We set out to test whether political knowledge provides an “enriched environment” for genetic expression in ideology, as research on mass belief systems suggests it might do. Our approach leveraged the natural experiment derived by comparing identical and fraternal twin pairs (same-sex, raised together), a method common in behavioral genetics. The results handsomely supported our expectations: High-knowledge twin pairs show extraordinarily high heritability across varieties of ideology, while the least knowledgeable half showed more meager genetic influence, with robust results across alternative specifications. We conclude that genetic predispositions toward ideological beliefs are highly contingent (though not wholly dependent) on political knowledge for their actualization, because knowledge provides ideal conditions for making those connections.

How well does this sample reflect the national population on traits linked to ideology and knowledge?
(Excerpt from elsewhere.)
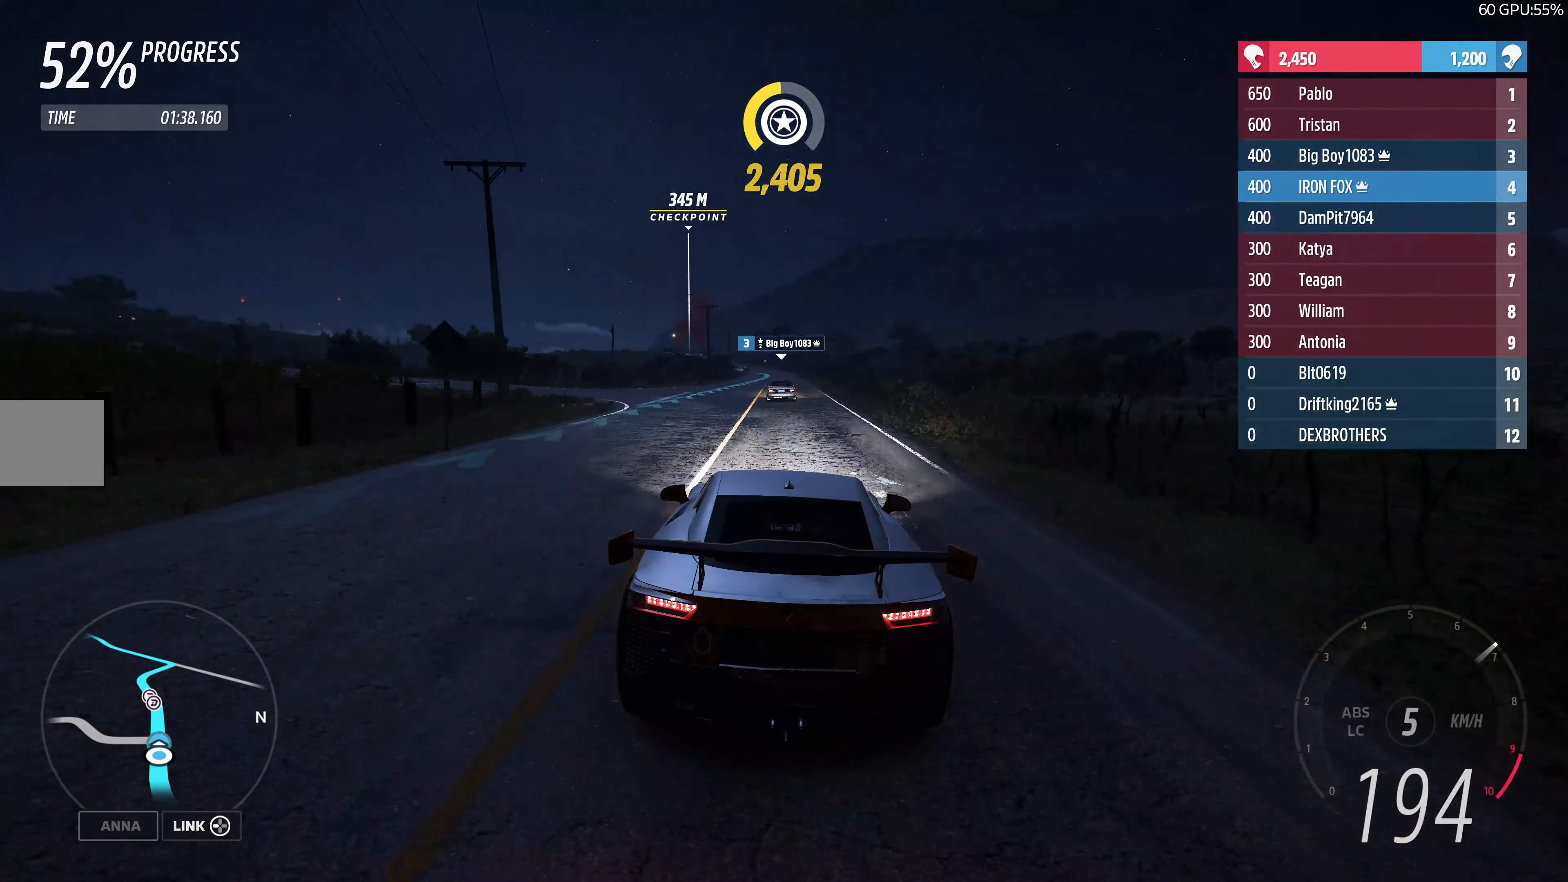
{"buttons": ["R2"], "left_stick": "up", "right_stick": "center", "events": [[217, "left_stick", "up"]]}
Minnesota Twin Study respondents are older and more educated than the American public, on average, but they are similarly interested in politics and unconstrained in attitudes, like national samples (Arceneaux, Johnson, and Maes Reference Arceneaux, Johnson and Maes2012). Crucially, we found that sample knowledge levels are proportionate to general population surveys. That makes these tests a reasonable basis for inferring general population dynamics on ideological heritability and political sophistication.

More broadly, we recognize our tests as the first look and not the last word. In particular, the small Minnesota samples prevent more precise subsample tests, and public access is limited for data enabling further tests. We look forward to future studies replicating and extending our results.

Philip Converse (Reference Converse2000) always said that ideological analysis must account for huge variance in the public’s political knowledge – and that doing otherwise risked concealing more than it revealed. The tests here show the value of extending Converse’s exhortation to estimates of genetic influence in belief systems. Low-knowledge citizens may inherit genetic ideological predispositions like their high-knowledge peers, but those orientations are weak without the knowledge necessary to determine concrete attitudes and broader structures. Political knowledge is a key binding element for that political development. Merging two important and related but isolated fields in this way adds insight into the origins of ideology and the conditions for genetic influence in politics.